Is there any way to speedup/optimize the whole process to run faster?

Options I am considering

1- Increase data nodes count from current 6 to 10.

OR

2- Increase the memory/CPU on each data node.

OR

3- ditch the update part altogether and import all the data into separate indices. That will need to update the query logic in the application side as well in oder to query from multiple indices but other than that, are there any demerits for multiple indices?

OR

4- Any other option which I might have overlooked?

EDIT:

I went ahead with increasing the number of nodes as a test run and I can confirm the following results.[posting here just in case it can help someone]

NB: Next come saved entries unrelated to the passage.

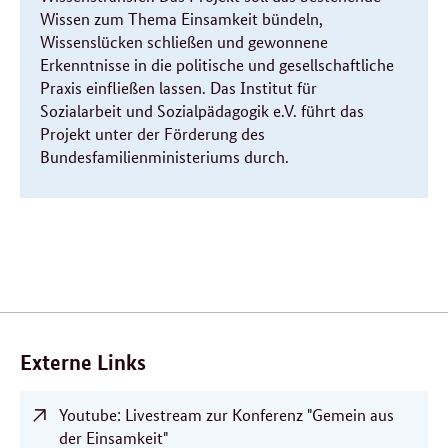
Wissen zum Thema Einsamkeit bündeln,
Wissenslücken schließen und gewonnene
Erkenntnisse in die politische und gesellschaftliche
Praxis einfließen lassen. Das Institut für
Sozialarbeit und Sozialpädagogik e.V. führt das
Projekt unter der Förderung des
Bundesfamilienministeriums durch.
Verwandte
Inhalte
Externe Links
Youtube: Livestream zur Konferenz "Gemein aus
der Einsamkeit"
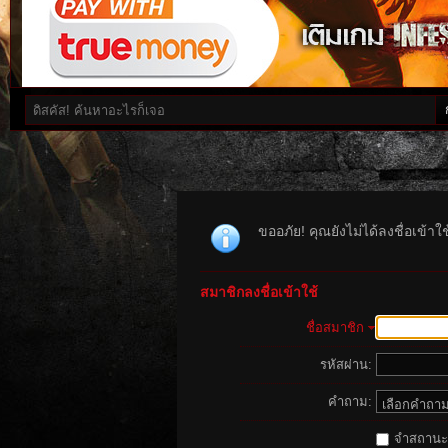
ขออภัย! คุณยังไม่ได้ลงชื่อเข้า
สมาชิกลงชื่อเข้าใช้
ชื่อสมาชิก
รหัสผ่าน:
คำถาม:
จำสถานะนี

Note: each node's specs remained the same as above

Current System 6 nodes 12 shards
Main insert (~50G) = 54 Min
Update      (~40G) = 5H30min

Test 1 System 10 nodes 24 shards
Main insert (~50G) = 51 Min
Update      (~40G) = 2H15min

Test 2 System 12 nodes 24 shards
Main insert (~50G) = 51 Min
Update      (~40G) = 1H36min

There is a huge improvement but still looking for suggestions though as having that many instances is economically burdensome.

1

1 Answers

0
votes

Increasing the data nodes and Increase the memory/CPU on each data node won't solve your problem as there won't be the significant difference in the indexing time.

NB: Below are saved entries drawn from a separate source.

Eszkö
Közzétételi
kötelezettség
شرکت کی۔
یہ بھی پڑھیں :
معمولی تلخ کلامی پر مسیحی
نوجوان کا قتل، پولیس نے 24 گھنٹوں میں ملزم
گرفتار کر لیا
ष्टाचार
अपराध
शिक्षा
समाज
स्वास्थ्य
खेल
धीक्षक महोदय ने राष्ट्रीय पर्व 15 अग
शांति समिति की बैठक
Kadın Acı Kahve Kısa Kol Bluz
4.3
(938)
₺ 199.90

Since, Updates requires Elasticsearch to first find the document and then overwrite it by creating a new index with a new version number and then deleting the old index, which tends to get slower the larger the shards get. The option 3 that you purpose will be the one of an ideal solution for it, but it can impact your querying time as it has to search in two different indices. You can avoid that by introducing a field called 'type' in the same index which can be used to distinguish the documents which will make it easy to write the query for the Es index and as well as time to fetch.

For Eg:(Your index will look something like that with the type you could fetch data )

    { 
      data:'some data'
      type:'first-inserted'

    },

   { 
      data:'some data'
      type:'second-inserted'

    }